The mixer event data structure is an array of EVENT_BUF records that specify what sound is on the given event channel, what offset the sound is currently at, the sound's stereo location, which real-time effects to apply to the sound, and the length of the sound. Mixing is done by calculating a given sound's stereo location, applying the appropriate real-time effects, and then summing all the sounds together. To avoid clipping, a dynamic mixing algroithm scales the volumes of the sounds. It does this by keeping track of what multipliers it's currently using and the number of voices currently playing. When a new sound comes in, it sums all of the dynamic multipliers (the max possible is 1.0) and determines how much headroom, or space, it can use to calculate the volume multiplier for the new sound. The algorithm used results in the first sounds in a long sequence sound louder than the trailing sounds, but that volumes of all sounds quickly event out with a continuous stream of events. The configure option -with-static-volume doesn't use the dynamic volume algorithm and simply divides all sounds by the number of voices used to avoid any possible clipping. This is a legacy option but could offer some performance gains on really slow machines.

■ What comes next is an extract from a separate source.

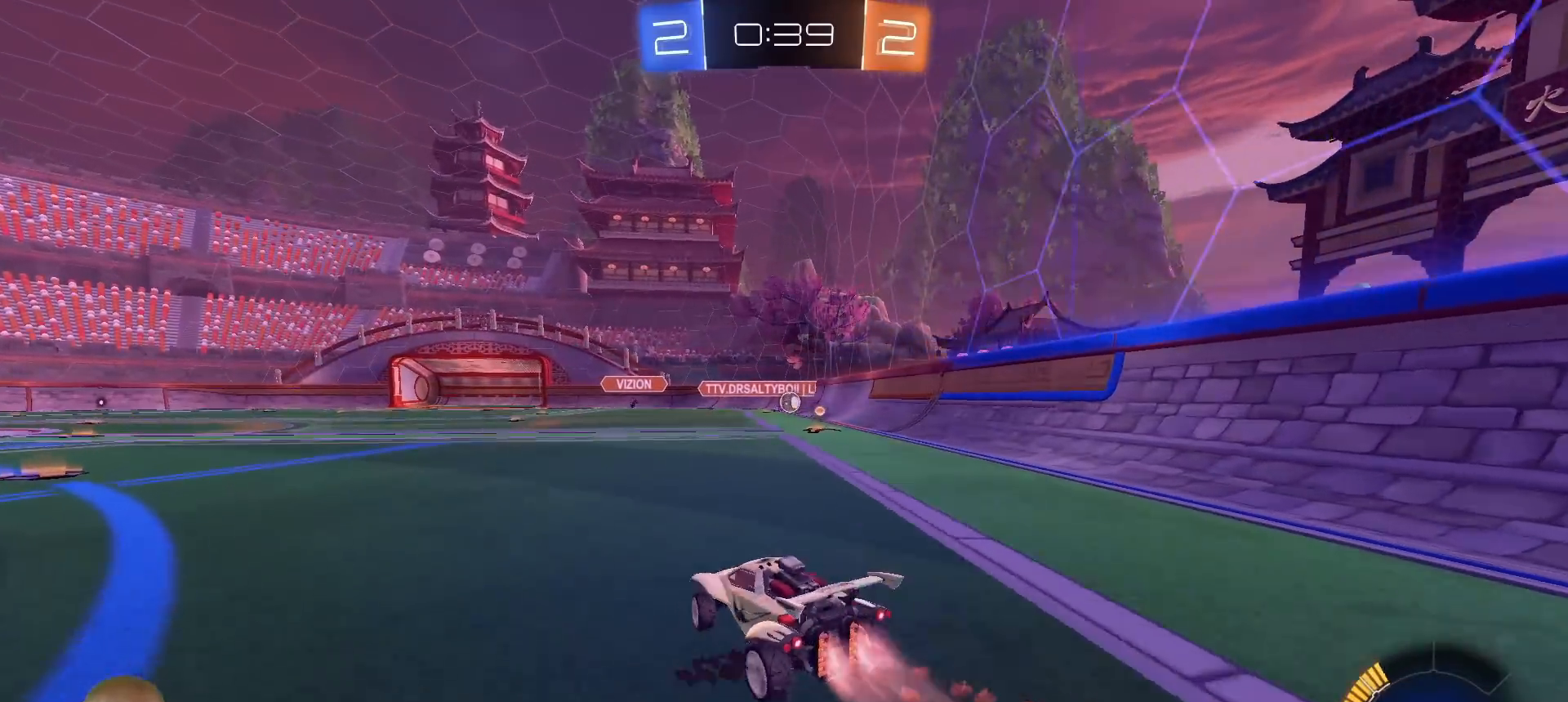
{"buttons": ["R1", "R2"], "left_stick": "left", "right_stick": "center", "events": [[383, "left_stick", "center"], [433, "left_stick", "left"]]}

The state data structures are a little more complicated. Individual state sounds are loaded into STATE_SND records and are kept in the mixer. The mixer keeps track of which sound segment is playing, it's stereo location, the real-time effects to apply, and the number of sound segements associated with the event. To form a continuous stream of output, the mixer streams the segments together, choosing the next segment at random. Individual state sound records are stored in a threshold data structure. The threshold record tells the mixer which state record to select based on the volume of the state. This allows, for example, scaling a stream to a waterfall sound to better represent increasing activity. The engine modifies the volume and stereo location parts of the data structure directly and the mixer the actual volume and stereo location of the sound are calculated dynamically while mixing.
During the mixing process, real-time effects are applied to the sound data, depending on which flags are set in the filter_flag member variable. The effects architecture is outlined in detail in a subsequent section.

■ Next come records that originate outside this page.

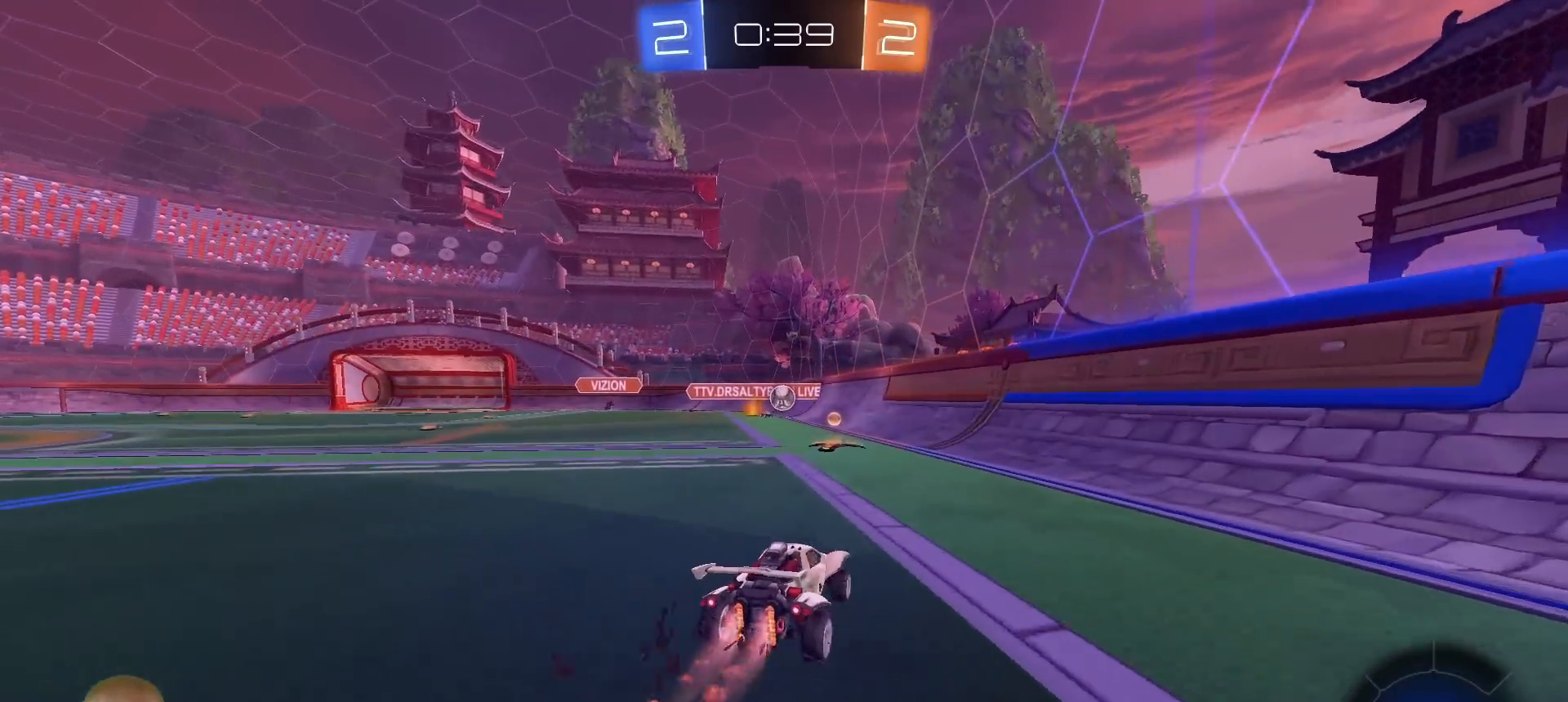
{"buttons": ["CROSS", "R1", "R2"], "left_stick": "down", "right_stick": "center", "events": [[50, "left_stick", "center"], [383, "left_stick", "down-right"], [433, "CROSS", "down"], [433, "left_stick", "down"]]}
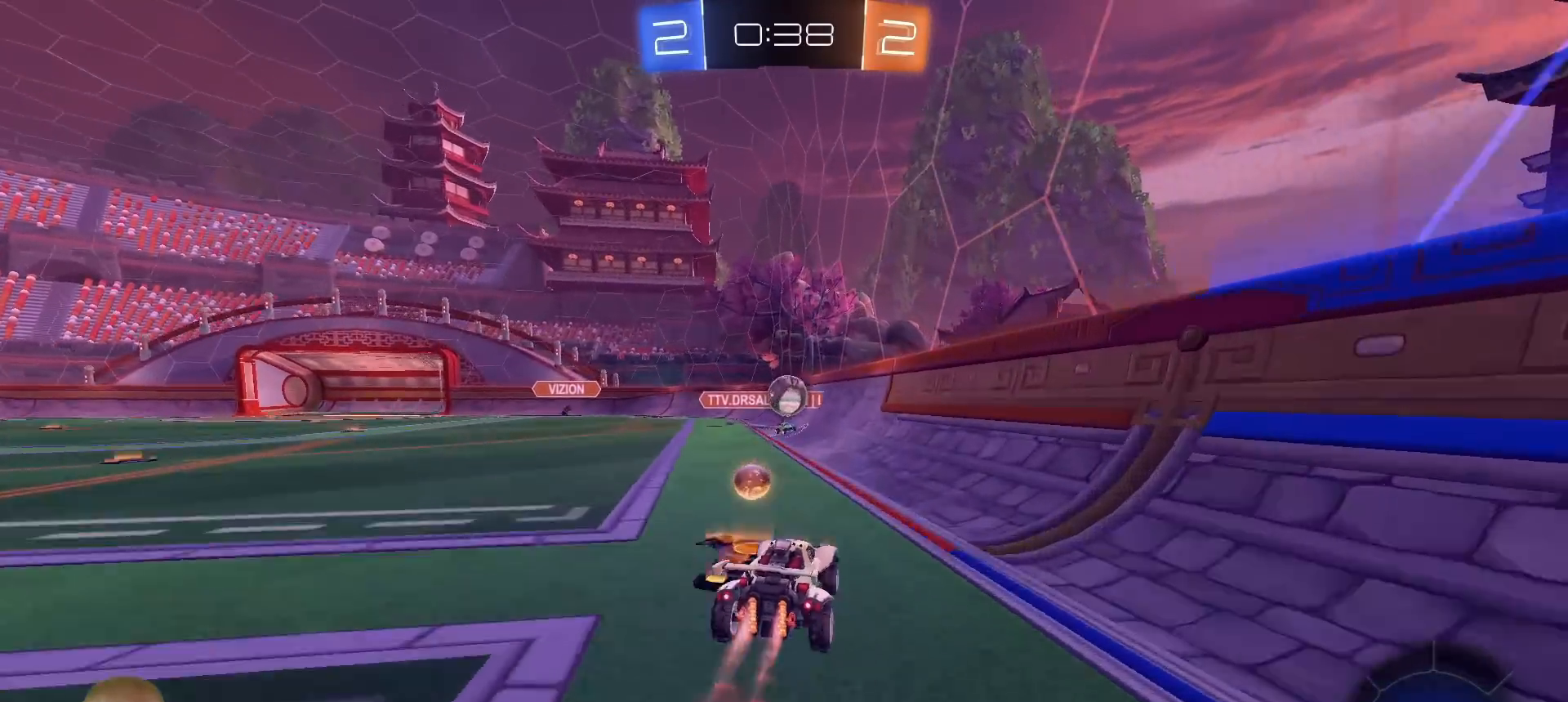
{"buttons": ["R2"], "left_stick": "left", "right_stick": "center", "events": [[117, "CROSS", "up"], [117, "left_stick", "center"], [217, "R1", "up"], [267, "L1", "down"], [267, "left_stick", "up-left"], [317, "left_stick", "left"], [433, "L1", "up"]]}
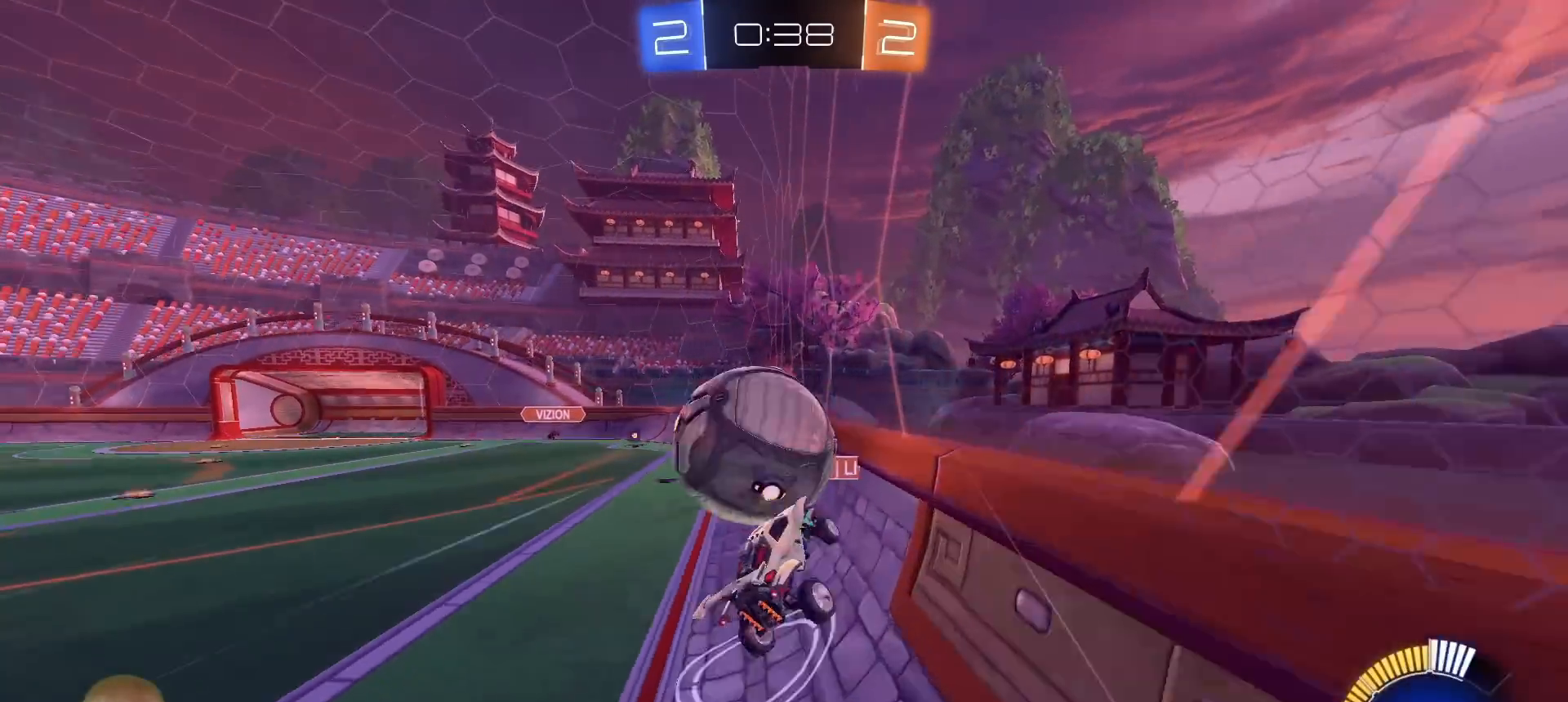
{"buttons": ["R1", "R2"], "left_stick": "left", "right_stick": "center", "events": [[200, "R1", "down"]]}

Some other stuff to note about the mixer is that it aims to feed enough sound data into the audio buffers on the sound card so that it can sleep for a bit before continuing calculations. Here, there was a tradeoff between response time and performance. The ''chunk size'' used in this case is roughly a 1/2 second of sound. The mixer sleeps for about half of that and then begins calculating again. The idea is to always keep the audio buffer on the sound card while maximizing sleep time. The current compromise works alright but could be tweaked...
Finally, the voice mixer interfaces with actual sound devices through an abstraction layer, which is introduced in a subsequent section.